By B Izzak
KUWAIT: At the close of candidate registration on Sunday, 252 candidates including 15 women filed nomination papers to run in the June 6 parliamentary polls, called after the 2020 National Assembly was dissolved and after the constitutional court annulled the Sept 2022 elections. Forty-seven of the 50 members of the scrapped 2022 Assembly are bidding for re-election, hoping that Kuwaiti voters have not forgotten them in the past eight months.
In addition, 56 former MPs are also in the fray to win a seat in the 50-member house, 30 of whom were also members of the scrapped 2022 Assembly. The total number of candidates is below the number in the Sept 2022 elections, when as many as 376 candidates registered for the polls. However, only 305 of them contested the elections after 71 hopefuls withdrew. The withdrawal door is open until seven days before election day.
Former speakers Marzouq Al-Ghanem and Ahmad Al-Saadoun are contesting and are expected to compete for the head of the Assembly’s post after the polls. Ghanem told reporters after registering for the elections that he is ready to serve the people as a speaker or a member. Two groups are fighting this election. One is led by Ghanem and the other by Saadoun. The government has not said which side it will support.
Kuwait is divided into five electoral constituencies, with each electing 10 MPs to the 50-member Assembly. In the first constituency, 10 members of the 2022 Assembly and four ex-MPs are contesting. In the second district, 10 members of the 2022 house and six former MPs are contesting.
In the third constituency, eight members of the 2022 Assembly and six former MPs are fighting for the 10 seats. In the fourth electoral district, nine members of the 2022 Assembly and five former MPs are in the fray. In the fifth constituency, all the 10 members of the 2022 Assembly and five former MPs are running.
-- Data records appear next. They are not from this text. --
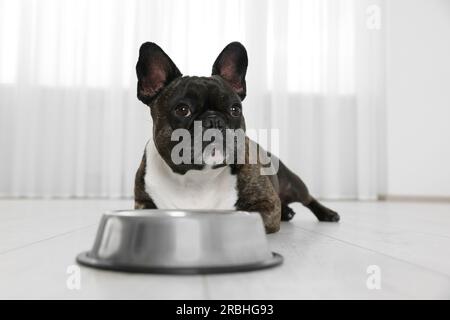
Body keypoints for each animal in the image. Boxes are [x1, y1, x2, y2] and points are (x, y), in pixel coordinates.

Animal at [133, 42, 338, 232]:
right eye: (182, 109)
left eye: (235, 109)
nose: (214, 120)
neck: (198, 177)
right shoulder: (144, 204)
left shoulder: (268, 204)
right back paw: (288, 212)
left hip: (292, 183)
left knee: (308, 198)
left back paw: (327, 213)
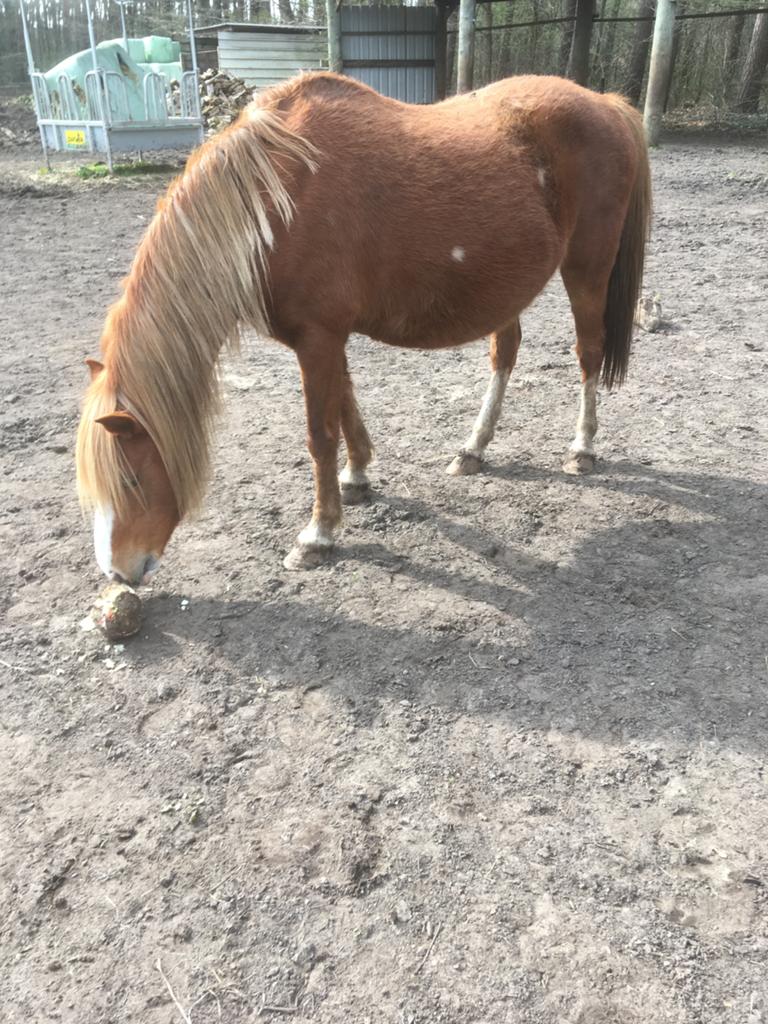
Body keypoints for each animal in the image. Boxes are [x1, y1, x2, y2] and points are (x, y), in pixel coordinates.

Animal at [76, 71, 651, 585]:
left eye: (130, 478)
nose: (119, 573)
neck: (274, 198)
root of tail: (605, 103)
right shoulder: (326, 337)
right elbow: (346, 404)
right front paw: (356, 479)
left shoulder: (318, 337)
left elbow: (320, 433)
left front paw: (318, 534)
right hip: (510, 286)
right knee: (505, 353)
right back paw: (474, 448)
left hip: (587, 269)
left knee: (588, 352)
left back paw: (581, 449)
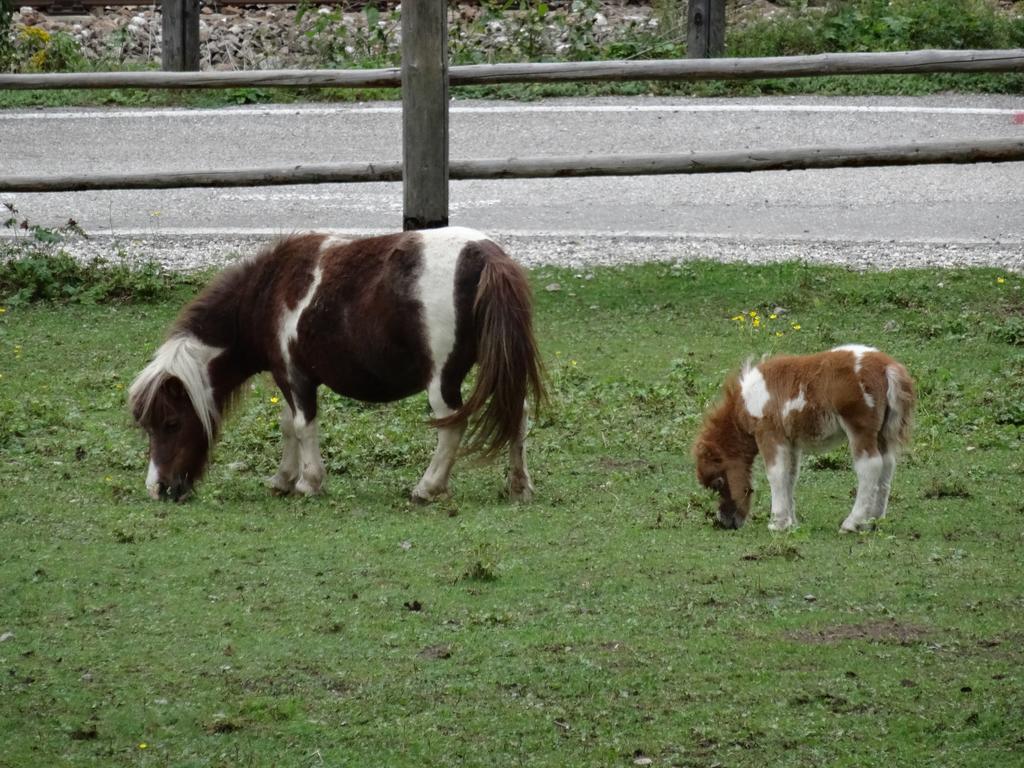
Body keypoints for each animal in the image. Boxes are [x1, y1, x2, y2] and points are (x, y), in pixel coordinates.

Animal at [129, 228, 548, 505]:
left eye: (171, 423)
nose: (157, 489)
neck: (268, 294)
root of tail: (485, 255)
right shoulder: (288, 378)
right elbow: (288, 426)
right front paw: (282, 479)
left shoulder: (295, 377)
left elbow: (302, 426)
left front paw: (309, 482)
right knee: (518, 414)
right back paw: (519, 486)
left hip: (442, 380)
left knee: (452, 425)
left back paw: (427, 488)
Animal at [692, 348, 917, 536]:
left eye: (718, 482)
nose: (726, 521)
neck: (749, 400)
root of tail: (888, 367)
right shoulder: (790, 441)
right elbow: (790, 476)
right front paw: (790, 522)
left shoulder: (769, 433)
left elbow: (775, 474)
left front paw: (777, 523)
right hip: (883, 433)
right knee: (887, 465)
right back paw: (873, 522)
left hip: (860, 428)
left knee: (870, 466)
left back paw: (852, 523)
Candidates have focused their attention on the need to restore elusive political stability after almost two decades of political crises in a country with just 1.5 million citizens and oil production exceeding 2.5 million barrels per day. The country has amassed foreign reserves exceeding $700 billion, but public services and roads have badly deteriorated in the past several years as a result of non-stop political disputes. There are around 793,000 eligible voters in Kuwait.